Space Cover 456: Gemini 5 Launch and SplashdownGemini 5 launched from Cape Canaveral's Launch Complex 19 and would, over the course of the flight, double the U.S space-flight record of the Gemini 4 mission to eight days - the expected length of time it would take to fly to the Moon, land and return. Gemini 5 carried new fuel cells that generated enough electricity to power longer missions instead of the "normal" chemical batteries used on previous manned spacecraft. Gordon Cooper (on his second spaceflight) and Pete Conrad (first flight) were to have made a practice space rendezvous with a "pod" deployed from the spacecraft, but problems with the electrical supply forced a switch to a simpler "phantom rendezvous," whereby the Gemini craft maneuvered to a predetermined position in space.
The launch went perfectly except for a few seconds of Pogo oscillation traced to improper gas levels in an oxidizer standpipe. Conrad and Cooper found their vision and speech momentarily impaired by the strong vibrations.
The ejection of the Rendezvous Evaluation Pod (REP) occurred at 2 hours and 13 minutes into the flight. At 4 hours and 22 minutes into the flight, the crew found that the pressure in one of the capsules fuel cells had dropped from 850 to 65 pounds per square inch so the crew shut the fuel cells down. With only battery power, they would be unable to rendezvous with the REP, and it could also mean a premature end to the mission - they would only be able to stay in orbit for a day and still have enough battery power for reentry.
Engineers performed tests on similar cells and determined that it was possible for the fuel cell to work, even with low oxygen pressure. Thus, it was decided to turn the fuel cells back on and test them by using equipment that required more and more power. These tests showed that the fuel cells were stable and the crew could continue the mission.
In the meantime, Buzz Aldrin had been working out an alternative rendezvous test and worked out a procedure where the crew could rendezvous with a given point in space. The phantom rendezvous went as planned, even though it was the first precision maneuver on a spaceflight. The crew tried four maneuvers — apogee adjust, phase adjust, plane change, and coelliptical maneuver—using the orbit attitude and maneuvering system.
The capsule landed 80 miles short of the planned landing point in the Atlantic Ocean. This was not caused by a computational software error but the still common data entry error, as a programmer had entered the rate of the Earth's rotation as 360° per 24 hours instead of 360.98°.
The crew and capsule were recovered by the prime recovery ship USS Lake Champlain.
The pictured covers have a Cape Canaveral launch cancel AND a USS Lake Champlain machine cancel for the recovery. As seen, the Cape Canaveral cancels occur in both hand and machine cancel versions. All covers with launch and recovery cancels that I have seen (less than 5 total) have the same stamp placements at the top of the envelopes leading my speculation to be that there was a single source for all of the covers with the dual cancels. Anyone know who had the forethought to create these interesting covers?
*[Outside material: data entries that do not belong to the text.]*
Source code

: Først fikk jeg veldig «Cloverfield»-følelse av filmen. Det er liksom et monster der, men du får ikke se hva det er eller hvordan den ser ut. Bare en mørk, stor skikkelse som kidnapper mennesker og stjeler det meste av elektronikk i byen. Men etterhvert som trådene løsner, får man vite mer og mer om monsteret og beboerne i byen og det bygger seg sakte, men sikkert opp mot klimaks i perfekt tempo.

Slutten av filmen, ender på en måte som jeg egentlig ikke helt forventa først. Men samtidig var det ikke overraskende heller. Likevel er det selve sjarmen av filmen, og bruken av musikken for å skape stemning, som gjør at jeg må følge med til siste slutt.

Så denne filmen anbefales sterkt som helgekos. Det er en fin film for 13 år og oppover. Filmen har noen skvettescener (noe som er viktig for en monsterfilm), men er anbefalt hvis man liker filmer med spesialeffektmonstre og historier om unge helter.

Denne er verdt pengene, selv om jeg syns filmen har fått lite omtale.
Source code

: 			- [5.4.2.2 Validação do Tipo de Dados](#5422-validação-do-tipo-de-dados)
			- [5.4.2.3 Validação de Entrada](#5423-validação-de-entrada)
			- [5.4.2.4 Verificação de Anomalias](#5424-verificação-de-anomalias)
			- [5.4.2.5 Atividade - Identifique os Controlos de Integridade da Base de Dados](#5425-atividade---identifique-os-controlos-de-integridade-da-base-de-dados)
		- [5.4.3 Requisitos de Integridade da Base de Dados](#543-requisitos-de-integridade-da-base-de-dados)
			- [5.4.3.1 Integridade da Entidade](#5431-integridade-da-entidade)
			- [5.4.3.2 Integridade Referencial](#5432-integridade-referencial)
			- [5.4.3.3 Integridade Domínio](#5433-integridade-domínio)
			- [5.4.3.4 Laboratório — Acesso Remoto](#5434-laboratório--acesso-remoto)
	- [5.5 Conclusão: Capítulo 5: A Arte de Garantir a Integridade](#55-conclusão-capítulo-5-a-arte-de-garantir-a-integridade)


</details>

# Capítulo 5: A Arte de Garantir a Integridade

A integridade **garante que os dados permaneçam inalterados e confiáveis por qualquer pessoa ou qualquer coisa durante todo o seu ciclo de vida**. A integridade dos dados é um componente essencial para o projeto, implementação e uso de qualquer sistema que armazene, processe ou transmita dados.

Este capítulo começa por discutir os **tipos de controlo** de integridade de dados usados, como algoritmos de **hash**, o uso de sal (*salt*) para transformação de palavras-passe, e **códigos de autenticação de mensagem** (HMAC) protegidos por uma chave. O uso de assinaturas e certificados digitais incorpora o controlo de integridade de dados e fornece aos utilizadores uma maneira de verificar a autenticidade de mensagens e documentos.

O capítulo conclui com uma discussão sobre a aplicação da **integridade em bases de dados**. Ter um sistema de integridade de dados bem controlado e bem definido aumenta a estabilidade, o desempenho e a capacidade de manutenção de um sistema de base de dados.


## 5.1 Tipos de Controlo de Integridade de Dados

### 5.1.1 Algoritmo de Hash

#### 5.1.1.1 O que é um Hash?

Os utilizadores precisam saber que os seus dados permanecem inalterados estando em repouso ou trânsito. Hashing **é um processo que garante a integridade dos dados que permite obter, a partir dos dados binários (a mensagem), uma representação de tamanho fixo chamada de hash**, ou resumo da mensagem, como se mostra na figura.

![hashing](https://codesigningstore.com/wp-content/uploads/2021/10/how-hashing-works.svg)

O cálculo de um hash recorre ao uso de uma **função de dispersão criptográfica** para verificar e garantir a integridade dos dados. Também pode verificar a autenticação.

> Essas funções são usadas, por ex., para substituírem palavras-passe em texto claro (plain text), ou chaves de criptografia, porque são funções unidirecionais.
These covers appear pretty infrequently so if you have the chance to obtain one...
As a side note on recent spaceflight data errors: A bad data input to the Ariane 5 rocket’s guidance system that was missed during pre-launch quality control checks caused the launcher to deviate from its expected flight path and place the SES 14 and Al Yah 3 communications satellites in the wrong orbit January 25, 2018. The guidance settings for the November 28, 2017 Soyuz-21b launch were for a launch departing from the Baikonur Cosmodrome in Kazakhstan, the Russian space program’s primary launch site, and not the new Vostochny Cosmodrome in Russia’s Far East where the launch actually took place leaving Russia’s Meteor M2-1 weather satellite and 18 co-passengers for U.S., Canadian, European and Japanese companies short of their planned orbit, and the spacecraft burned up on re-entry with the Fregat stage over the Atlantic Ocean.